Ausgewählter Auszug:
((

Woran liegt es, dass vielen Menschen das offenbar misslingt?
Sonnentag: Das eine ist, dass arbeitsfreie Zeit nicht immer auch Freizeit ist. Oft gibt es andere Verpflichtungen, im Haushalt, bei der Kinderbetreuung, bei der Pflege von Angehörigen oder im Ehrenamt. Ein weiterer Punkt: Das, was Menschen in ihrer Freizeit machen, muss potenziell nicht erholsam sein, soziale Aktivitäten zum Beispiel. Und es stört auch, dass in die Freizeit oft Aspekte der Arbeit mit hineinregieren.
Sie sprechen von ständiger Erreichbarkeit.
Sonnentag: Nicht nur. Ständige Erreichbarkeit ist ein Aspekt, der wichtig und ernst zu nehmen ist, in der öffentlichen Debatte aber etwas überbewertet wird. Denn die trifft nur für eine bestimmte Gruppe von Arbeitnehmern zu, eher auf Hochqualifizierte, die potenziell auch gerne arbeiten. Wenn wir aber an eine Kassierin denken oder an jemanden in der Fertigung, dann ist da nichts mit weiterarbeiten am Feierabend – glücklicherweise. Trotzdem kann auch bei diesen Jobs das, was am Arbeitstag passiert, die Erholung reduzieren.
Nämlich?
Sonnentag: Je mehr Zeitdruck Menschen haben, unabhängig von ihrer Beschäftigung, desto schwerer fällt es ihnen, nach der Arbeit abzuschalten. Umgangssprachlich gesagt: Wenn man etwas überdreht ist, kommt man nicht so schnell wieder davon herunter. In Drucksituationen müssen Arbeitnehmer viel Energie mobilisieren, um die Aufgaben zu schaffen. Und es ist schwer, die mobilisierte Energie im Feierabend wieder abzustellen, wenn man sie eigentlich nicht mehr braucht. Die Menschen nehmen ihre Arbeit sprichwörtlich mit nach Hause. Bei Arbeitnehmern, die ständig erreichbar sind, kann sich das noch verstärken.
Wie stelle ich fest, dass ich mich von der Arbeit nicht erholt habe?
Sonnentag: Wenn wir das untersuchen, fragen wir direkt danach, wie erholt sich Menschen fühlen. Ein klassischer Indikator für fehlende Erholung ist Müdigkeit und Schlappheit, wenn man eigentlich frisch sein sollte, nämlich morgens nach dem Schlafen. Wir fragen aber auch nach Gereiztheit oder Verärgerung. Man findet da systematische Unterschiede bei Erholten und Nichterholten. Und auch das haben wir herausgefunden: Bei Nichterholten sind Interessiertheit und Lust auf das, was der Tag bringt, reduziert.

))

Bereitgestellte Daten:

((

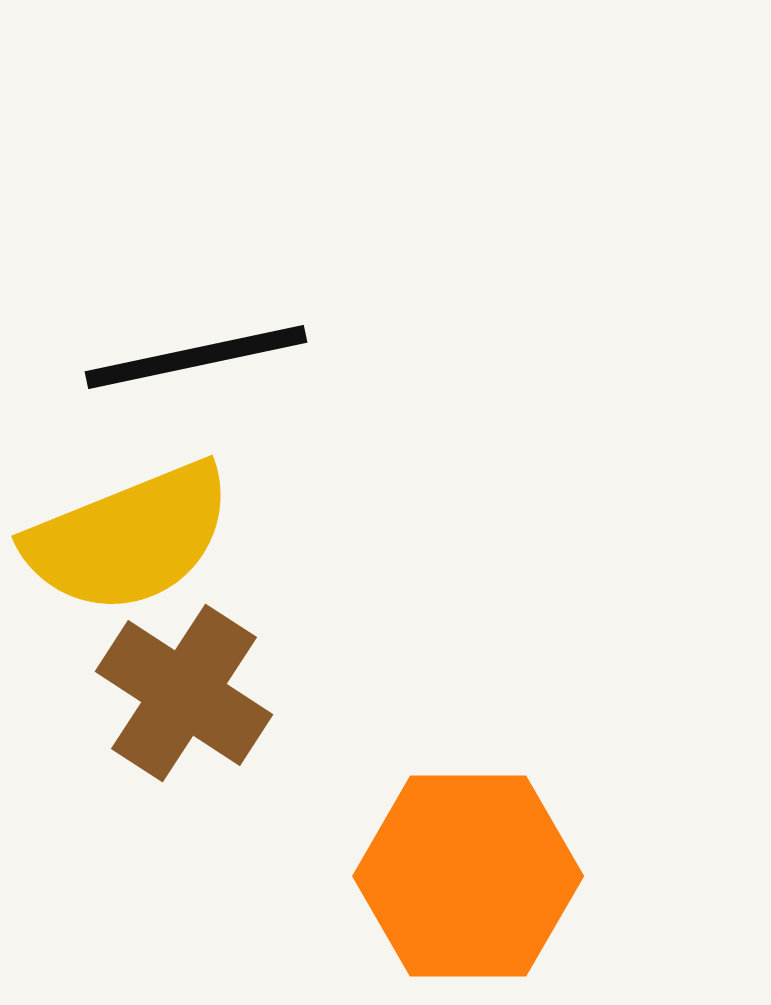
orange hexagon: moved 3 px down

))

Aufgabe: Geben Sie aus dem Auszug über die Erholung von der Arbeit alles von „Sonnentag: Wenn wir“ bis hinunter zu „Tag bringt, reduziert.“ wortgetreu wieder.

Lösung:
Sonnentag: Wenn wir das untersuchen, fragen wir direkt danach, wie erholt sich Menschen fühlen. Ein klassischer Indikator für fehlende Erholung ist Müdigkeit und Schlappheit, wenn man eigentlich frisch sein sollte, nämlich morgens nach dem Schlafen. Wir fragen aber auch nach Gereiztheit oder Verärgerung. Man findet da systematische Unterschiede bei Erholten und Nichterholten. Und auch das haben wir herausgefunden: Bei Nichterholten sind Interessiertheit und Lust auf das, was der Tag bringt, reduziert.